Arrests are the front door to the larger criminal legal system, and we find in the six months following stay-at-home orders, police made significantly fewer arrests in all neighborhoods compared to earlier months. In short, the pandemic forced rapid change and reduction in entry to the criminal justice system [35]. Courts shut down, resulting in a dramatic decline in fines, bail, and incarceration for pre-trial detention [36]. Although incarcerated populations declined in some jurisdictions, prisons, jails, and detention centers substantially contributed to the spread of infection and preventable deaths among incarcerated people and staff [25, 27, 37]. The crisis conditions of a lethal infectious disease called into question the public health provision, safety, and ethical status of criminal justice institutions. When the pandemic is over, these public health and ethical questions will remain [23, 38]. The current study proposes a reevaluation of the original levels of policing prior to stay orders and a deep examination of the persistence of racial disparity in exposure to criminal justice contact in urban communities. Our analysis examines policing as an important site for criminal justice contact that has consequences for urban health and health equity.

This study also has limitations that should be noted. First, results may not be generalizable to cities beyond those examined in this study, especially as the pandemic unfolded unevenly across localities. However, these cities are demographically and socioeconomically diverse, particularly in terms of their share of White and Black populations. Future analyses could extend the study of neighborhood racial/ethnic composition to include measures of neighborhood change such as gentrification, and incorporate individual-level race/ethnicity data, which could allow for tests of interactions between individual and contextual factors that might prove significant for explaining arrest risk during the pandemic. A second limitation is that arrests are only a subset of police encounters, and thus, our data underestimate the role of police contact during the pandemic. One study in New York City suggests that criminal court summonses were used to enforce COVID-19 policies [1]. Additional public monitoring of arrests and other police encounters could be part of a broad strategy for improved oversight of police through consistent data standards. Additionally, we cannot account for changes in the underlying behavior in the population, as this cannot be observed with available public data. Declines in arrests are likely due to both changes in policing practices as well as changes in criminalized behaviors in the context of social and economic change resulting from the pandemic. An analysis of social distancing enforcement in New York City found that racial inequities in pandemic-related arrests and summonses persisted even after adjustment for mobility patterns in the population and pointed to other factors shaping arrest patterns besides movement outside of the home [1].
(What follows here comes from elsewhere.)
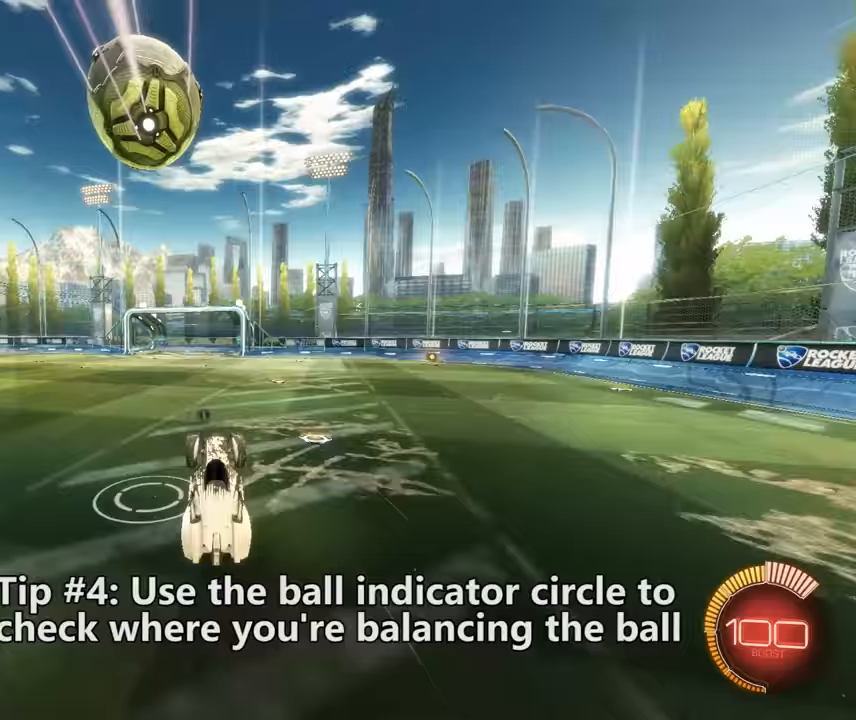
{"buttons": [], "left_stick": "center", "events": [[150, "R2", "up"], [200, "SQUARE", "down"], [267, "SQUARE", "up"]]}
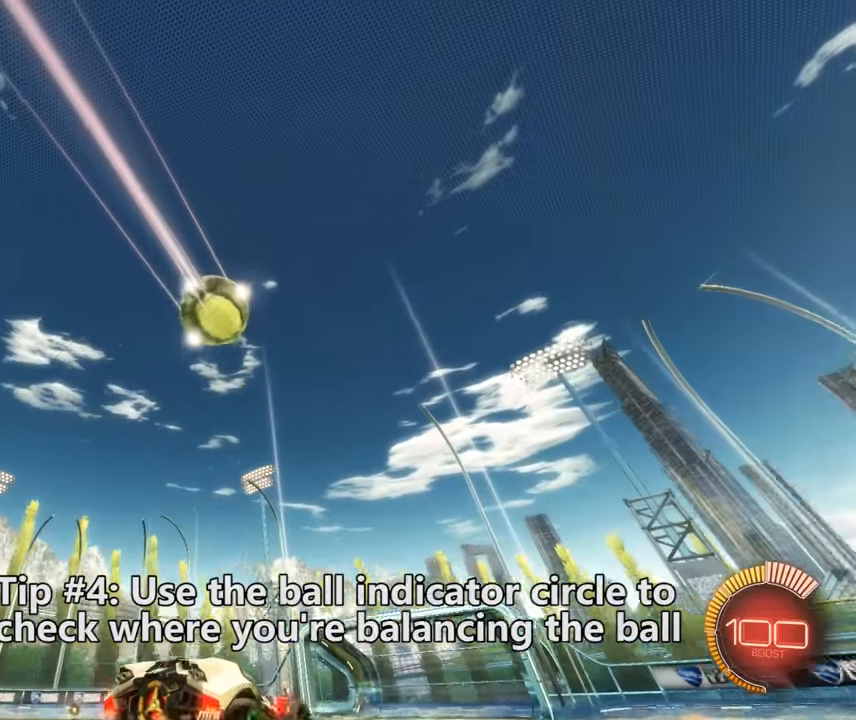
{"buttons": [], "left_stick": "left", "events": [[83, "left_stick", "left"]]}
This study established the first estimates of urban neighborhood rates of arrest during the COVID-19 pandemic. As police contact is a mechanism of urban health disparities, our findings suggest that public health interventions should focus on the harmful consequences of policing to administer public health ordinances, and that resources for encouraging compliance could be usefully directed away from police and towards non-punitive institutions and practitioners. Police contact has health harms that predate COVID-19 [17, 18], and during the pandemic, police contact may have contributed to community transmission of the virus through jail incarceration [25, 26].

Moreover, as vaccinations and re-openings point to shifts back to a semblance of community life prior to the pandemic, public health responses to interpersonal and gun violence, drug use, and other criminalized behaviors could be an important shift that avoids returning to pre-pandemic policing levels. Indeed, non-punitive public health approaches could meaningfully reduce the role of police in ensuring the well-being of marginalized communities [37], and investing in community-based alternatives promoting public health is integral to addressing the persistent high levels of criminal justice contact before, during, and after the pandemic stay orders observed in this study.